Deep learning-based approach for Arabic open domain question answering

PeerJ Comput Sci. 2022 May 4:8:e952. doi: 10.7717/peerj-cs.952. eCollection 2022.

Abstract

Open-domain question answering (OpenQA) is one of the most challenging yet widely investigated problems in natural language processing. It aims at building a system that can answer any given question from large-scale unstructured text or structured knowledge-base. To solve this problem, researchers traditionally use information retrieval methods to retrieve the most relevant documents and then use answer extractions techniques to extract the answer or passage from the candidate documents. In recent years, deep learning techniques have shown great success in OpenQA by using dense representation for document retrieval and reading comprehension for answer extraction. However, despite the advancement in the English language OpenQA, other languages such as Arabic have received less attention and are often addressed using traditional methods. In this paper, we use deep learning methods for Arabic OpenQA. The model consists of document retrieval to retrieve passages relevant to a question from large-scale free text resources such as Wikipedia and an answer reader to extract the precise answer to the given question.
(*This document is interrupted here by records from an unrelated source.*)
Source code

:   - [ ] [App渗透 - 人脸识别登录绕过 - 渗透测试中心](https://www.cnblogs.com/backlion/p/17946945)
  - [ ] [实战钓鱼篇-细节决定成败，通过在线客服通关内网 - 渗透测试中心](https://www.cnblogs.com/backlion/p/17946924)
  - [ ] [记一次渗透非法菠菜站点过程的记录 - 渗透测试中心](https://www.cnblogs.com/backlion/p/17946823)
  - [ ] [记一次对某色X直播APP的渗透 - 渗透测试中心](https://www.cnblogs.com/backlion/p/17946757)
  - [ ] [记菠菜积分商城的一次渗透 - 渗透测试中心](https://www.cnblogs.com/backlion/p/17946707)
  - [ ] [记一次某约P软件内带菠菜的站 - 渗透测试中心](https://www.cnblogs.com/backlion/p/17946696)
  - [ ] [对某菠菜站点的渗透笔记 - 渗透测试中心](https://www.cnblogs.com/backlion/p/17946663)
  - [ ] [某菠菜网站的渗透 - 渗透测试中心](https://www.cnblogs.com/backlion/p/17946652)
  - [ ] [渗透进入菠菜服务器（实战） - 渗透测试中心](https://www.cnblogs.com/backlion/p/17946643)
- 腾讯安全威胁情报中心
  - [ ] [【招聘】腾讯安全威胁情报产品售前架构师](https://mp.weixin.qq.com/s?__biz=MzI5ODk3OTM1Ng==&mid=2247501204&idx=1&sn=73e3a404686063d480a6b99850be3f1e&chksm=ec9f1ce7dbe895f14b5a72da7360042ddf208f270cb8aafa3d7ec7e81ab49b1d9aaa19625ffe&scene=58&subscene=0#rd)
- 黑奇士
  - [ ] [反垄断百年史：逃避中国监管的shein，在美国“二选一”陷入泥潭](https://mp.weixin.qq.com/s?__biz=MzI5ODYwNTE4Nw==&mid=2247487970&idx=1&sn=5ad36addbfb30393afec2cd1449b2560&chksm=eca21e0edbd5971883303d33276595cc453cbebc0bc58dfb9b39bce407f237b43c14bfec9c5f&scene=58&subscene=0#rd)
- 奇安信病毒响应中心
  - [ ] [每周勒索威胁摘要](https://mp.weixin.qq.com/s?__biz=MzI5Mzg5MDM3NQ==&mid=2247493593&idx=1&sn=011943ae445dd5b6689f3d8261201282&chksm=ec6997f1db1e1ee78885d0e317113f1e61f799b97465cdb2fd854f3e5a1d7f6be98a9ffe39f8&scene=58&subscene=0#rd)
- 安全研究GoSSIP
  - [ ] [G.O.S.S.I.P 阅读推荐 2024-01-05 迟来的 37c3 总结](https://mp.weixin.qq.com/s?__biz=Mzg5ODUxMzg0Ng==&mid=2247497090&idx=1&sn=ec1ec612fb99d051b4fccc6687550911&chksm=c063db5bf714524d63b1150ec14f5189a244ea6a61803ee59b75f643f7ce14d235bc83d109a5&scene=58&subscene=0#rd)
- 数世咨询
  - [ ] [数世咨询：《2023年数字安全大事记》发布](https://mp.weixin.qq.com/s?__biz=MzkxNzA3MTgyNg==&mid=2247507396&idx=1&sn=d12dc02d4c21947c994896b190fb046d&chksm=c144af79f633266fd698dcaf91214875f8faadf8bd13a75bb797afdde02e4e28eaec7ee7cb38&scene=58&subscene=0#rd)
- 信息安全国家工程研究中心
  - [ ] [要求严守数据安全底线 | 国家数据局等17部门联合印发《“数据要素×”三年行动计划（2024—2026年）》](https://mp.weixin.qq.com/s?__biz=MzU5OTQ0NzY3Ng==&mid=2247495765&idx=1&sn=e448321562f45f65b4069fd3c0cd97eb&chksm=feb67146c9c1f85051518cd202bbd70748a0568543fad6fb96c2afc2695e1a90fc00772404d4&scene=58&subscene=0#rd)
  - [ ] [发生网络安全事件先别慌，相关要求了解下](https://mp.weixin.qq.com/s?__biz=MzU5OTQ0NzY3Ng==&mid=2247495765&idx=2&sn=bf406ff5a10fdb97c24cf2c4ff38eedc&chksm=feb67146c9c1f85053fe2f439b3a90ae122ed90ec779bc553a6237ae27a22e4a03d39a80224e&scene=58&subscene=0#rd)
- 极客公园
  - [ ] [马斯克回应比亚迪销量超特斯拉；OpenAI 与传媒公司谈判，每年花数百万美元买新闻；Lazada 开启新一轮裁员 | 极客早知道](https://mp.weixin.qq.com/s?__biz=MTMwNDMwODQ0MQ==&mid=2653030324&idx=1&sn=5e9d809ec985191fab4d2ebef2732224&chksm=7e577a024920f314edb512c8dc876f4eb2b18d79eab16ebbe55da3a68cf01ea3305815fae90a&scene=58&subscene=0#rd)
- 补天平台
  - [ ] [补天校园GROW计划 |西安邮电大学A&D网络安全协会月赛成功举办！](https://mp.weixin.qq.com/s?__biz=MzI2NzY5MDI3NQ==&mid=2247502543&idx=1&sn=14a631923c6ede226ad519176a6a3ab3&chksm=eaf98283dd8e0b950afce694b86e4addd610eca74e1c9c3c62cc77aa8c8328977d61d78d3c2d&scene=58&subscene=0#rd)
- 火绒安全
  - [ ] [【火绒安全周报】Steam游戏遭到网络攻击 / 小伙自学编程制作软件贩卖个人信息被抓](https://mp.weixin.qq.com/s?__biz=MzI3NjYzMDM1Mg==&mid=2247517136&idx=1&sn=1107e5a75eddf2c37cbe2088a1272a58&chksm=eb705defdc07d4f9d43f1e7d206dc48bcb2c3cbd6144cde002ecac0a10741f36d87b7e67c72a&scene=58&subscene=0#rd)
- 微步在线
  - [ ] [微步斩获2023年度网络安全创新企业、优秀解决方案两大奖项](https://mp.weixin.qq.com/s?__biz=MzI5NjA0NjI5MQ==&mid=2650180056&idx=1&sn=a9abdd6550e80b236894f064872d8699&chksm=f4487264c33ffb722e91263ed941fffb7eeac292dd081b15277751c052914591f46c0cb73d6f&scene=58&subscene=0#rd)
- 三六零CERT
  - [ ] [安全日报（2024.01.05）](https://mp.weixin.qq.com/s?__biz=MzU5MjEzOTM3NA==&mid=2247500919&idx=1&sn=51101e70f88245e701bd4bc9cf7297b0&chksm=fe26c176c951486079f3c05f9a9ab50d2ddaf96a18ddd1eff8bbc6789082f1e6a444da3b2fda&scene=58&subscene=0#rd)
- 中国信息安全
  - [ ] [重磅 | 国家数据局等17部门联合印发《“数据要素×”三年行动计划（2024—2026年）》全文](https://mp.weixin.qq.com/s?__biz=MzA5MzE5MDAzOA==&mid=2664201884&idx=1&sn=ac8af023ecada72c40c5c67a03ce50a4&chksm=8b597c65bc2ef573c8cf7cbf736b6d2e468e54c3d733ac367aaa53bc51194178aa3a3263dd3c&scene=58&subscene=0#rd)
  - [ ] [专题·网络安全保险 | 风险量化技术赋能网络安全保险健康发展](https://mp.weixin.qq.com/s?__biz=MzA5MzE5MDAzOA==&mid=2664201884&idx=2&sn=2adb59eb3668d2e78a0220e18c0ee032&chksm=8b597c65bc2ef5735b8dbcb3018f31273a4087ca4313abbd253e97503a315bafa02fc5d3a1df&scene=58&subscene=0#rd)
The model implements dense passage retriever for the passage retrieval task and the AraELECTRA for the reading comprehension task. The result was compared to traditional Arabic OpenQA approaches and deep learning methods in the English OpenQA. The results show that the dense passage retriever outperforms the traditional Term Frequency-Inverse Document Frequency (TF-IDF) information retriever in terms of the top-20 passage retrieval accuracy and improves our end-to-end question answering system in two Arabic question-answering benchmark datasets.

Keywords: Arabic open domain question answering; Dense information retrieval approach; Transformer-based models for question answering.

Grants and funding

The authors received no funding for this work.